Receiver Operating Characteristics

Receiver Operating Characteristics (ROC) analysis is a useful method for evaluating classification models. ROC curves provide a means to compare individual models and determine thresholds which yield a high proportion of positive hits.

ROC curves are similar to lift charts in that they provide a means of comparison between individual models and determine thresholds which yield a high proportion of positive hits. ROC was originally used in signal detection theory to gauge the true hit versus false alarm ratio when sending signals over a noisy channel.

The horizontal axis of an ROC graph measures the false positive rate as a percentage. The vertical axis shows the true positive rate. The top left hand corner is the optimal location in an ROC curve, indicating high true-positive rate versus low false-positive rate. The area under the ROC curve measures the discriminating ability of a binary classification model. The larger the area under the curve, the higher the likelihood that an actual positive case will be assigned a higher probability of being positive than an actual negative case.

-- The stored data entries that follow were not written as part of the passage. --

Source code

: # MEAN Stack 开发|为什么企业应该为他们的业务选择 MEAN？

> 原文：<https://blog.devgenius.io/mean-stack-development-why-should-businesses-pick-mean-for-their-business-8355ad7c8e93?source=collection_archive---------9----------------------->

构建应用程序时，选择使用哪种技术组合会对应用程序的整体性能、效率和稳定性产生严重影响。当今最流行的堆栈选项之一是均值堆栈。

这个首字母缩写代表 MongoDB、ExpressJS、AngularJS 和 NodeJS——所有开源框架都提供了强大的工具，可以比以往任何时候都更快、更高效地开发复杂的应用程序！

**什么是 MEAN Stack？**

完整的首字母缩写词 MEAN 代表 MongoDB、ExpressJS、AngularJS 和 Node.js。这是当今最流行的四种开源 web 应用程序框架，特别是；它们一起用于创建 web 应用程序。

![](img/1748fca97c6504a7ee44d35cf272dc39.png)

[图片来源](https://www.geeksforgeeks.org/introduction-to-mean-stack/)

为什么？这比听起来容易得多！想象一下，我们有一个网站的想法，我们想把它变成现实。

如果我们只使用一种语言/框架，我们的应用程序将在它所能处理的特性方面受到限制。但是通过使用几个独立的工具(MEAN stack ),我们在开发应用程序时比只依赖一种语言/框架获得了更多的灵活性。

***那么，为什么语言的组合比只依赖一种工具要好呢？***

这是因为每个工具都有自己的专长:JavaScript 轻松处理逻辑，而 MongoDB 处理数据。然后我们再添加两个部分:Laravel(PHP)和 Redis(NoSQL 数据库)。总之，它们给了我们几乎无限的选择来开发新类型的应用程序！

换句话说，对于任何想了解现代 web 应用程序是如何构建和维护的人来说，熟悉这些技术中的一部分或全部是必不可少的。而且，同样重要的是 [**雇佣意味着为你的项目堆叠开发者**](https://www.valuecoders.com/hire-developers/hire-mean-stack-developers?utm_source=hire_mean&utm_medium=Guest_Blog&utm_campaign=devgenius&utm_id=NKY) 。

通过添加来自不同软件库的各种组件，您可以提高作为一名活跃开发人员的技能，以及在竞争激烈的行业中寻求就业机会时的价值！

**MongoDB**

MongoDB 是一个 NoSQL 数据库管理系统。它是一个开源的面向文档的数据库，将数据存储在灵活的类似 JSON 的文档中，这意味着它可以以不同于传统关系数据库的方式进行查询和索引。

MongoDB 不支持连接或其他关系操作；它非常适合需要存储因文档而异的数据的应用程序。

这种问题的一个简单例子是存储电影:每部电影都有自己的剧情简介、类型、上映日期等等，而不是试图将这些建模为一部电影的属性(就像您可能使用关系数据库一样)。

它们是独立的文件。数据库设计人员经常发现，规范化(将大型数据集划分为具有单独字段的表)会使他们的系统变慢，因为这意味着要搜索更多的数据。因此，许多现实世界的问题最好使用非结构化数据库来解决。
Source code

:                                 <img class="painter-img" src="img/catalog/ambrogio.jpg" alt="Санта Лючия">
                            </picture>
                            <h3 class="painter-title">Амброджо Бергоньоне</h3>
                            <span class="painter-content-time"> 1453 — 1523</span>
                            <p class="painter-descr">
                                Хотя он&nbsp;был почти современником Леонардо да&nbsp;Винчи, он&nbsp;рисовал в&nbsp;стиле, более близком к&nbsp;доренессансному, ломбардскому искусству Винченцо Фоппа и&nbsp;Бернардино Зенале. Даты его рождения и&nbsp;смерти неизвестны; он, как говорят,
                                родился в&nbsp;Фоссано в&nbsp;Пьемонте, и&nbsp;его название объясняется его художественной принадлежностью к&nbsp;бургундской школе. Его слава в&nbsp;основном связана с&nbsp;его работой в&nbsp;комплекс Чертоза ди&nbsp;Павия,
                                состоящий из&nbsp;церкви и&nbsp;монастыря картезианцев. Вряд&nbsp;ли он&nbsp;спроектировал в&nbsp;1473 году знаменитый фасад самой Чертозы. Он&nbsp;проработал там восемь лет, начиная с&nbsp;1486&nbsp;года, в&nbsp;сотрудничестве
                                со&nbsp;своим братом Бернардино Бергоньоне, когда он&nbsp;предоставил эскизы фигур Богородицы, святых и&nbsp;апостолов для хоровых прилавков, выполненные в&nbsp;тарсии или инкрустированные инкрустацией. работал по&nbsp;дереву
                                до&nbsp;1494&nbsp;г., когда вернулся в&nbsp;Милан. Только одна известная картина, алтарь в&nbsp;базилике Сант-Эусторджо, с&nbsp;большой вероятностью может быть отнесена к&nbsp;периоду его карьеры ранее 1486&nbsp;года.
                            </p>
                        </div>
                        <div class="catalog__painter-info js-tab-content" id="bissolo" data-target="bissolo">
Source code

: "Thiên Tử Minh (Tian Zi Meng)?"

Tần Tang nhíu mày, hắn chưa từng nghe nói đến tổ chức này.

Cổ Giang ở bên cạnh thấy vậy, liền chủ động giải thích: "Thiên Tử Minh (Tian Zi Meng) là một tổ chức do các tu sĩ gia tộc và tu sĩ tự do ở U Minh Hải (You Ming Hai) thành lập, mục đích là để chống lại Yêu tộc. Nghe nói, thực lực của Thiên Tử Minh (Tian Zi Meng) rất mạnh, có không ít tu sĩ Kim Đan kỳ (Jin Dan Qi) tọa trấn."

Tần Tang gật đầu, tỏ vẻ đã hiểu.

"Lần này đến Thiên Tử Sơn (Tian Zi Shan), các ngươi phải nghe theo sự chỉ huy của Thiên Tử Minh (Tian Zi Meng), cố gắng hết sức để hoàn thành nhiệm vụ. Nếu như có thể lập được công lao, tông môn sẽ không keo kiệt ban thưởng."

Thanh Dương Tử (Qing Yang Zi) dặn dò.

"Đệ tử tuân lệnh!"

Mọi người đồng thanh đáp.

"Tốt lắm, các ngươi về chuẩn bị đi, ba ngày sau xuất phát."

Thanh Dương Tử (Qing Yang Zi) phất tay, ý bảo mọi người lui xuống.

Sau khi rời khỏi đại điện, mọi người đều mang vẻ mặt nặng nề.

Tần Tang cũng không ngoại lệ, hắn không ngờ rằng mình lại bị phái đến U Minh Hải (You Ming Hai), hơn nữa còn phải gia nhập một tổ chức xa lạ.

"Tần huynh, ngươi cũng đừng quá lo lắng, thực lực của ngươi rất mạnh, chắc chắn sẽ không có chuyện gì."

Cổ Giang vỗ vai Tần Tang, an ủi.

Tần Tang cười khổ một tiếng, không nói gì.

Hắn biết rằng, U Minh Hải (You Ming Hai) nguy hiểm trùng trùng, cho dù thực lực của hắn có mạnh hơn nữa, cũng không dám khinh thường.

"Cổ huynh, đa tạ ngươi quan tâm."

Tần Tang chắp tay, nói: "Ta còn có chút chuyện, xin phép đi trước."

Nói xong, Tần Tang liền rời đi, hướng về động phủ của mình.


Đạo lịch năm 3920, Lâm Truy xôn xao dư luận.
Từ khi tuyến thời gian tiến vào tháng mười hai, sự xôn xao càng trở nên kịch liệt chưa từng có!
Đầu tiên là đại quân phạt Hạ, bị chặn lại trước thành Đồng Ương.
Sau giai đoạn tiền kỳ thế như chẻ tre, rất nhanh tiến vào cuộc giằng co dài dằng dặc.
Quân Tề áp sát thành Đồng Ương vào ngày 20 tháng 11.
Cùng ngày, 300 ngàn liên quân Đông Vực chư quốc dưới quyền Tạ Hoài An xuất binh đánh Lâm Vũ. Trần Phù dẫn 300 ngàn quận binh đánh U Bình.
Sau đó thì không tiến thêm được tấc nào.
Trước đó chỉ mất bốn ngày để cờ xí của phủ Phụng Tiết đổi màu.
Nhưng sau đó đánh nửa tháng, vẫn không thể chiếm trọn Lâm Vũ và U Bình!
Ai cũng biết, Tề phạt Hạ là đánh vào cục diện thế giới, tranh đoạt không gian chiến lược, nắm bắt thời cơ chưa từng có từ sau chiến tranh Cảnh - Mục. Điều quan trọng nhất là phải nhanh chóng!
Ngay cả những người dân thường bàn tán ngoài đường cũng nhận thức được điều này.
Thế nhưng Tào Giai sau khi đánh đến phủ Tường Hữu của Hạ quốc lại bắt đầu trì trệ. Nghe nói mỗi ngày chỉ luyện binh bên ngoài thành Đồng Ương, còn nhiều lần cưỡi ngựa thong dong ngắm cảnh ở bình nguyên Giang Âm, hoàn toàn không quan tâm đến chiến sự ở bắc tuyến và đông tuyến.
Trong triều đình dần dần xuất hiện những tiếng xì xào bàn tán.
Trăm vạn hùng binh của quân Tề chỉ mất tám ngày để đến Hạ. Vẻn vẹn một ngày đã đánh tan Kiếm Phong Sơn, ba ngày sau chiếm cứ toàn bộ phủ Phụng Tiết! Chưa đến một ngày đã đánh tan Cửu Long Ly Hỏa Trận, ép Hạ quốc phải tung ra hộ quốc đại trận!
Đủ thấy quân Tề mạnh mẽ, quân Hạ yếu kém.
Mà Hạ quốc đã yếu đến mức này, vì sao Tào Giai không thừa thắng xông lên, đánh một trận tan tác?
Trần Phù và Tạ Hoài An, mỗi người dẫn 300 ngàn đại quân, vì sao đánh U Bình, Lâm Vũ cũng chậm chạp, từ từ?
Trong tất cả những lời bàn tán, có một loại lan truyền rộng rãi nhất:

The area under the curve measure is especially useful for data sets with unbalanced target distribution (one target class dominates the other).

ROC also helps to determine a threshold value to achieve an acceptable trade-off between hit (true positives) rate and false alarm (false positives) rate. By selecting a point on the curve for a given model, a given trade-off is achieved. This threshold can then be used as a post-processing parameter for achieving the desired performance with respect to the error rates. ODM models by default use a threshold of 0.5.